Il est à noter que sur le plan fiscal, le GFA perçoit dans cette hypothèse des recettes de nature commerciale au titre des locations meublées comme tout loueur de meublés alors même que juridiquement il s'agit d'une activité civile. Cette situation a pour conséquence d'entraîner l'application du régime de l'impôt sur les sociétés en lieu et place de l'impôt sur le revenu et de la déclaration par chaque associé de revenus fonciers. Cela étant, le régime de l'impôt sur les sociétés n'apparaît pas incompatible avec le régime de faveur des droits de mutation à titre gratuit.

La documentation de base de l'administration fiscale précise toutefois que pour éviter les conséquences excessives de la taxation des sociétés civiles à l'impôt sur les sociétés, il a été décidé de ne pas soumettre ces sociétés à ce régime d'imposition des bénéfices tant que le montant hors taxes de leurs recettes de nature commerciale n'excède pas 10 % du montant de leurs recettes totales hors taxes (BOI-IS-CHAMP-10-30). Dans cette hypothèse, il ne saurait être fait application des limites de rattachement de 100 000 € et de 50 % des recettes agricoles telles que formulées par l'article 206-2 du CGI qui ne vise que les sociétés qui exercent une activité agricole entendue au sens fiscal.

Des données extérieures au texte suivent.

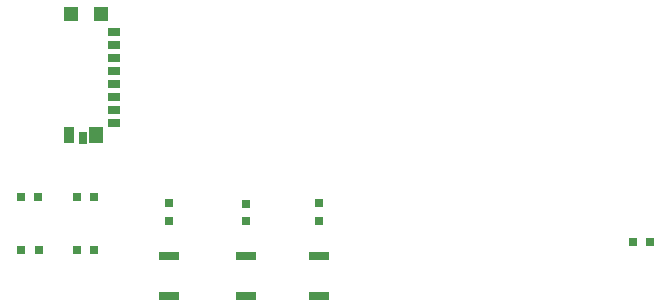
<source format=gtp>
G04 #@! TF.FileFunction,Paste,Top*
%FSLAX46Y46*%
G04 Gerber Fmt 4.6, Leading zero omitted, Abs format (unit mm)*
G04 Created by KiCad (PCBNEW 4.0.1-3.201512221402+6198~38~ubuntu14.04.1-stable) date Sat 13 Aug 2016 05:43:18 PM PDT*
%MOMM*%
G01*
G04 APERTURE LIST*
%ADD10C,0.100000*%
%ADD11R,0.800000X0.750000*%
%ADD12R,0.750000X0.800000*%
%ADD13R,1.700000X0.800000*%
%ADD14R,0.900000X1.400000*%
%ADD15R,1.150000X1.200000*%
%ADD16R,1.200000X1.450000*%
%ADD17R,1.000000X0.700000*%
%ADD18R,0.700000X1.000000*%
G04 APERTURE END LIST*
D10*
D11*
X105227666Y-124828528D03*
X106727666Y-124828528D03*
X105168000Y-120383528D03*
X106668000Y-120383528D03*
X156972000Y-124206000D03*
X158472000Y-124206000D03*
X111402666Y-124828528D03*
X109902666Y-124828528D03*
D12*
X130429000Y-120904000D03*
X130429000Y-122404000D03*
X124206000Y-120928000D03*
X124206000Y-122428000D03*
X117729000Y-120904000D03*
X117729000Y-122404000D03*
D11*
X111402666Y-120383528D03*
X109902666Y-120383528D03*
D13*
X130429000Y-128749000D03*
X130429000Y-125349000D03*
X124206000Y-128749000D03*
X124206000Y-125349000D03*
X117729000Y-128749000D03*
X117729000Y-125349000D03*
D14*
X109253500Y-115149900D03*
D15*
X109390000Y-104885000D03*
D16*
X111553500Y-115124900D03*
D15*
X111990000Y-104885000D03*
D17*
X113030000Y-107485000D03*
X113030000Y-106385000D03*
X113030000Y-108585000D03*
X113030000Y-109685000D03*
X113030000Y-110785000D03*
X113030000Y-114085000D03*
X113030000Y-112985000D03*
X113030000Y-111885000D03*
D18*
X110403500Y-115349900D03*
M02*

</source>
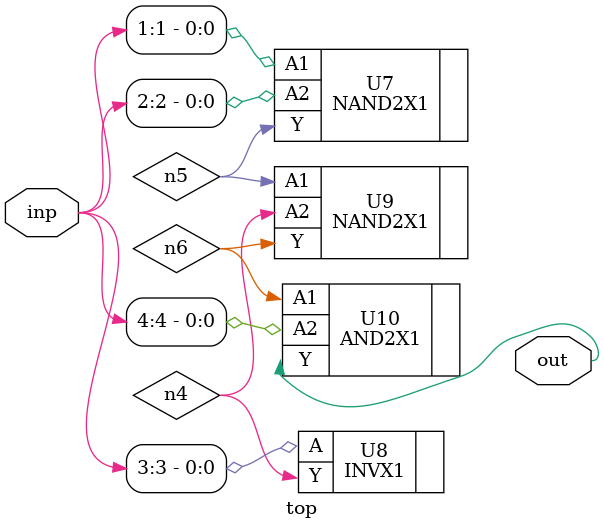
<source format=sv>


module top ( inp, out );
  input [4:0] inp;
  output out;
  wire   n4, n5, n6;

  NAND2X1 U7 ( .A1(inp[1]), .A2(inp[2]), .Y(n5) );
  INVX1 U8 ( .A(inp[3]), .Y(n4) );
  NAND2X1 U9 ( .A1(n5), .A2(n4), .Y(n6) );
  AND2X1 U10 ( .A1(n6), .A2(inp[4]), .Y(out) );
endmodule


</source>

Cette tolérance fiscale conduit à s'interroger sur les modalités d'imposition des recettes commerciales perçues en deçà de la limite de 10 %. Peut-on envisager de déclarer les recettes commerciales dans le cadre du régime d'imposition des revenus fonciers ? Aucune disposition ne semble l'envisager. Le régime des micro-entreprises est bien évidemment exclu puisque ce dernier ne peut être mis en œuvre que par les seules personnes physiques à l'exclusion de toute personne morale. Dans ces conditions, il apparaîtrait nécessaire de faire application d'un régime réel des bénéfices industriels et commerciaux à l'instar des sociétés agricoles au micro-BA qui perçoivent des recettes commerciales en dessous des limites de 100 000 € et de 50 % des recettes agricoles.

A l'évidence, la présence de biens immobiliers affectés à une activité touristique au sein d'un GFA n'est pas sans soulever de questions et les réponses sont loin d'être certaines pour affirmer que l'exonération partielle des droits de succession ou de donation ne risque pas de remise en cause. Dans ces conditions, afin de prévenir tout risque de remise en cause de ce régime d'exonération, il peut être préférable d'extraire les biens des GFA concernés pour éventuellement organiser leur détention dans le cadre d'une société civile immobilière (SCI).